**Short task 1**
According to the review of "Vijayanand," what is the movie's running time?
**Short task 2**
Continue the review of "Vijayanand" after its last sentence.
======== Selected text
Review: ‘Vijayanand,’ starring Nihal, Anant Nag and Bharat Bopanna

January 15, 2023

by Carla Hay

Nihal and Bharat Bopanna in “Vijayanand” (Photo courtesy of VRL Film Productions)


Directed by Rishika Sharma

Kannada, Hindi, Telugu, Tamil and Malayalam with subtitles

Culture Representation: Taking place in India (mostly in the state of Karnataka), from 1969 to 2011, the dramatic film “Vijayanand” features an all-Indian cast of characters representing the working-class, middle-class and wealthy.

Culture Clash: Vijay Sankeshwar overcomes many obstacles, rivals and skeptics to become a successful entrepreneur and politician. 

Culture Audience: “Vijayanand” will appeal primarily to people who are interested in epic-styled biopics about business people and politicians, even if those biopics have exaggerated elements.

Nihal in “Vijayanand” (Photo courtesy of VRL Film Productions)

Based on a true story about how a family’s small business was turned into an empire, “Vijayanand” often looks like a glorified fairy tale and shameless promotion. However, this drama has enough realistic moments that can be entertaining and inspirational. It’s not just a story about success in business and politics. It’s also a story about fathers, sons, and the dreams they can pass on through generations.

Directed by Rishika Sharma, “Vijayanand” is a sweeping tale that takes place in India (mostly in the state of Karnataka), from 1969 to 2011. The movie (which is told in chronological order) clocks in at 159 minutes to make it look more like a saga than the average biopic. The story centers on real-life entrepreneur/politician Vijay Sankeshwar (played by Nihal) and his rise, fall and comeback in many areas of his life.

The movie protrays Vijay first defying expectations as businessman when his stern father B.G. Sankeshwar (played by Anant Nag) reacts with skepticism when Vijay has purchased a used, semi-automatic Victoria printing machine for the family’s printing press business. Vijay has inherited the business from B.G., but Vijay wants to radically revamp the business by pocket dictionaries and cookery books.
================
======== Data rows
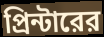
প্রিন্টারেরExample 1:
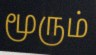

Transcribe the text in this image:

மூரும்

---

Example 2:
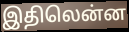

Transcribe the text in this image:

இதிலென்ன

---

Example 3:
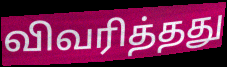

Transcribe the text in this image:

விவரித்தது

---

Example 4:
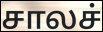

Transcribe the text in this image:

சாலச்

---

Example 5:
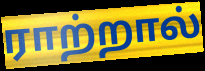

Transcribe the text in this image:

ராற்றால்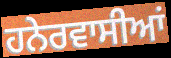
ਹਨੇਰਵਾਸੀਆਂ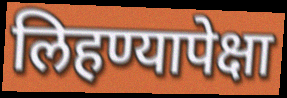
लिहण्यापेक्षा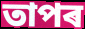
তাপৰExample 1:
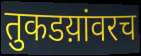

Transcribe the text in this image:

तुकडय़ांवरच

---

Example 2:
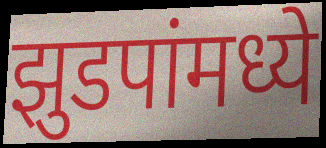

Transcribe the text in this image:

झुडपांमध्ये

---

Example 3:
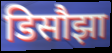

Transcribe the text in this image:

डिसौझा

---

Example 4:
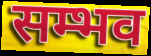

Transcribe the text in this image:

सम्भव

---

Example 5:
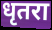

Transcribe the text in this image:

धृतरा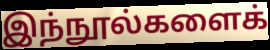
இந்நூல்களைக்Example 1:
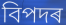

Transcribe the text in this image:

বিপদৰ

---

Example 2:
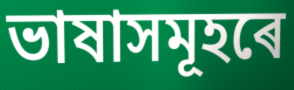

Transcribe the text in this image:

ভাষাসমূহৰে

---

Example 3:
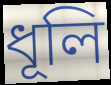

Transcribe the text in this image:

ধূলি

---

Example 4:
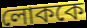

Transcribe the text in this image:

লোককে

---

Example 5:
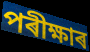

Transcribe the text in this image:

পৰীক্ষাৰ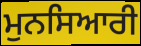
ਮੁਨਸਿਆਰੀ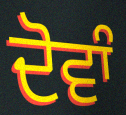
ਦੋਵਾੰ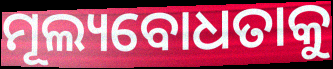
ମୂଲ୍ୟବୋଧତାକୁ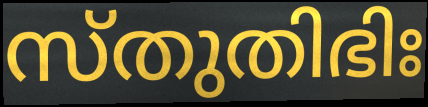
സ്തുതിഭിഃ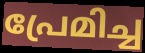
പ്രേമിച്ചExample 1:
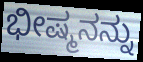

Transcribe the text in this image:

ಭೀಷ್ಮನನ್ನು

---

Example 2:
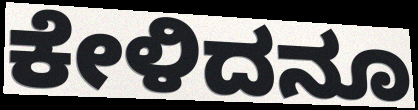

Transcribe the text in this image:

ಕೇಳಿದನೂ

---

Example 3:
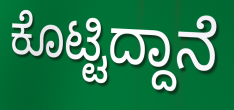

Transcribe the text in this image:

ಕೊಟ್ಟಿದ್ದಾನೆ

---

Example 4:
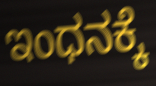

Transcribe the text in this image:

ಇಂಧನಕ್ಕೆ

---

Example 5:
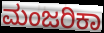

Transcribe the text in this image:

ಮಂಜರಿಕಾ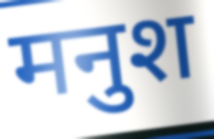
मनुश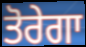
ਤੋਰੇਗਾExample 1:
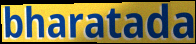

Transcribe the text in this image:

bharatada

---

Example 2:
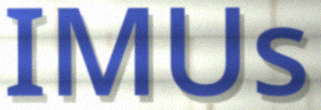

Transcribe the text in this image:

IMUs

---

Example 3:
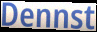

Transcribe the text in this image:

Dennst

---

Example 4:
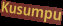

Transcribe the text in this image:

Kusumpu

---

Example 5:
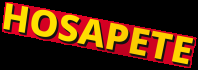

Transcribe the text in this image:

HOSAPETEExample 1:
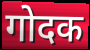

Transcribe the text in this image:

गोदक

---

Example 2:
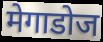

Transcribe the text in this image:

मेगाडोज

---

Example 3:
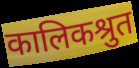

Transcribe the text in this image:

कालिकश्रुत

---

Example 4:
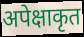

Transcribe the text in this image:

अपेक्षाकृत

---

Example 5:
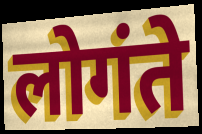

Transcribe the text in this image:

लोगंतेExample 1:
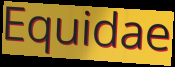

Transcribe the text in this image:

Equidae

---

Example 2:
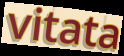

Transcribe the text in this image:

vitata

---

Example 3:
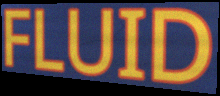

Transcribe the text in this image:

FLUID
================
**Task output 1**
159 minutes.

**Task output 2**
In order to buy the semi-automatic Victoria printing machine, Vijay had to take out loans totaling ₹80,000. B.G. thinks Vijay made a big mistake by going to this debt. Vijay disagrees and thinks it’s an investment. It should come to no surprise to viewers that Vijay made the right decision.

The movie depicts the courtship and marriage of Vijay and his wife, Lalitha Sankeshwar (played by Siri Prahlad), who got married in 1972. Also chronicled is the birth of their first child, a son named Anand Sankeshwar, who is portrayed as an adult by Bharat Bopanna. The adult Anand is also the movie’s narrator.

It should be noted that the real-life Anand is a producer for “Vijaynand,” which is distributed by Anand’s VRL Film Productions. Therefore, the movie is very biased, which explains why some parts look fabricated for the sake of making Vijay look like he’s got extraordinary physical strength. For example, in some parts of the film, Vijay turns into an amazing action hero in fight scenes with certain villains. These fight scene are overly staged and look very phony.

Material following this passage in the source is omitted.